Columbus experiencing one of warmest winters on record
Our winter season has achieved a dubious distinction — one of the warmest on record.
Driving the news: The average temperature recorded in Columbus between December 2022 and February was 37.6°.
- That's the fifth-highest average in 145 years of local data, according to analysis of National Oceanic and Atmospheric Administration numbers from Climate Central, a nonpartisan research and communications group.
👀 Eye-popping stat: The average is a whopping 12.4° warmer than the average temperature recorded from December 1969 through February 1970.
Why it matters: Warm winters can exacerbate drought, as there's less snowmelt in the spring, and wreak havoc on crops and gardens.
State of play: Seasonal snowfall is declining here and elsewhere, though heavy snowstorms still happen when temperatures get cold enough.

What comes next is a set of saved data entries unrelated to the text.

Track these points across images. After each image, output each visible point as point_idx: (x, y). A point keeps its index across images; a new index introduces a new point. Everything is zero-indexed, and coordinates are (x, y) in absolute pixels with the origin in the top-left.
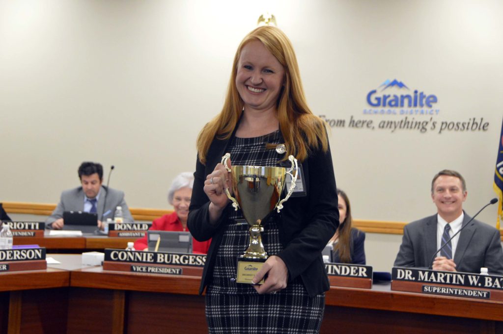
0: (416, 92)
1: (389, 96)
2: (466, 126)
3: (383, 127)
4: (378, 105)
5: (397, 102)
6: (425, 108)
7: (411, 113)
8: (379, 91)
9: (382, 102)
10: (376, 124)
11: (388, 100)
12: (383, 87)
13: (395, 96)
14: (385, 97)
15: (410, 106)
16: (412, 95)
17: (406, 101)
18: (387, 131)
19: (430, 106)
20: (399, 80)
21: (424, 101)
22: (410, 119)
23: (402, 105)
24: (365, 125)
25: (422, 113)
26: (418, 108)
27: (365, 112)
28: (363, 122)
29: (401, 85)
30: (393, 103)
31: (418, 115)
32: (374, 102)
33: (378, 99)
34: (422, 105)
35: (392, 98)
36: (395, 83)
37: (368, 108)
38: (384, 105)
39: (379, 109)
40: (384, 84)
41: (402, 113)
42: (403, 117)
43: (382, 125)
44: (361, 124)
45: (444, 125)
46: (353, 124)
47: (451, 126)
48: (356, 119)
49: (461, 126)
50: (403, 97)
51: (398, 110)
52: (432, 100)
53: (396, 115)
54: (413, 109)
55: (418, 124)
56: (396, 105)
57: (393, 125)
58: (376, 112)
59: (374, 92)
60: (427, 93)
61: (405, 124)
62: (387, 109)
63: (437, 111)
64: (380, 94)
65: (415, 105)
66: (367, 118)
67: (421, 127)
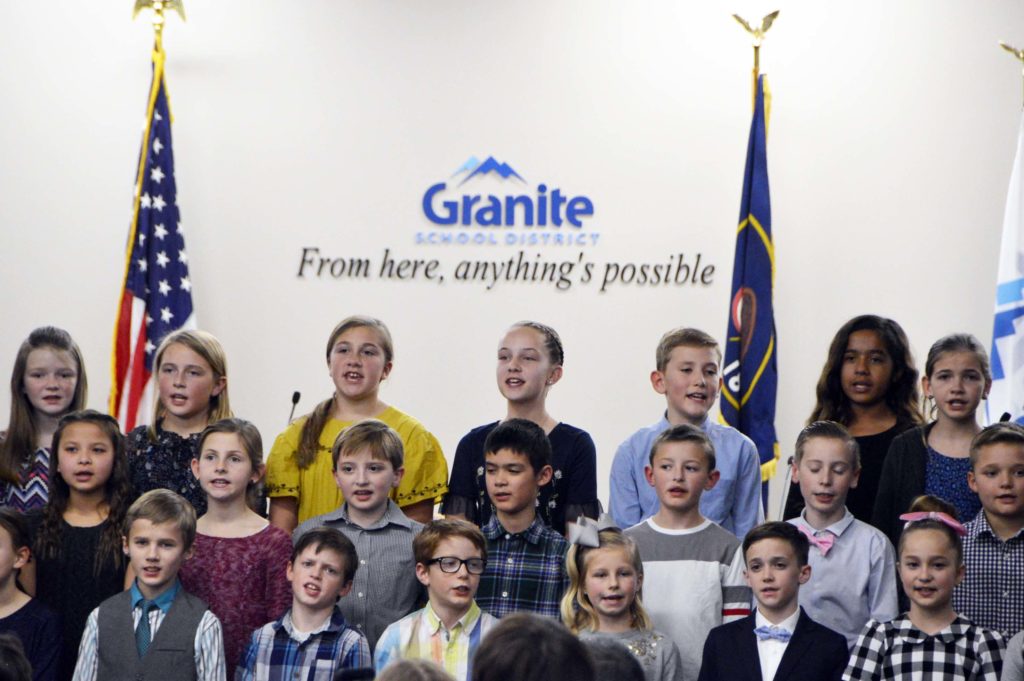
0: (542, 188)
1: (477, 199)
2: (663, 274)
3: (465, 276)
4: (451, 221)
5: (498, 213)
6: (566, 229)
7: (533, 241)
8: (451, 185)
9: (462, 212)
10: (447, 270)
11: (475, 209)
12: (463, 176)
13: (492, 198)
14: (468, 202)
15: (529, 221)
16: (534, 197)
17: (519, 211)
18: (475, 286)
19: (578, 224)
20: (500, 160)
21: (563, 209)
22: (530, 258)
23: (510, 221)
24: (421, 270)
25: (559, 239)
26: (550, 228)
27: (420, 239)
28: (416, 265)
29: (505, 171)
30: (488, 216)
31: (549, 244)
32: (443, 213)
33: (451, 206)
34: (557, 222)
35: (484, 203)
36: (489, 166)
37: (429, 228)
38: (467, 221)
39: (456, 230)
40: (465, 169)
41: (511, 240)
42: (512, 253)
43: (463, 274)
44: (410, 271)
45: (612, 272)
46: (390, 268)
47: (628, 273)
48: (398, 257)
49: (650, 274)
50: (511, 202)
51: (500, 232)
52: (580, 209)
53: (498, 244)
54: (535, 230)
55: (549, 268)
56: (496, 221)
57: (490, 272)
58: (446, 240)
59: (440, 187)
60: (569, 194)
61: (520, 269)
62: (474, 229)
63: (595, 237)
64: (454, 194)
65: (542, 222)
66: (426, 254)
67: (557, 276)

- Precipitation extremes are happening more frequently and getting more intense — which can lead to winters with feast-or-famine snowfall.
Zoom in: Columbus had the latter this February, when no measurable snowfall was recorded the entire month — the first time that's ever happened.
- That followed the hottest January Columbus had seen in 17 years.
- The warm, dry winter is already impacting our spring flower blooming season, as we reported last week.
The big picture: Columbus is far from the only city experiencing this change, as winter is the fastest-warming season for much of the continental U.S.
- About 80% of the country now has at least seven more winter days with above-normal temperatures when compared to 1970, per Climate Central.
Threat level: Not only are winters warming overall, but cold snaps are becoming less severe and shorter in duration, research shows.
- That's partly because the Arctic is warming at three to four times the rate of the rest of the world.
- In other words, our global refrigerator is warming up, making it harder to get record-breaking cold for days on end.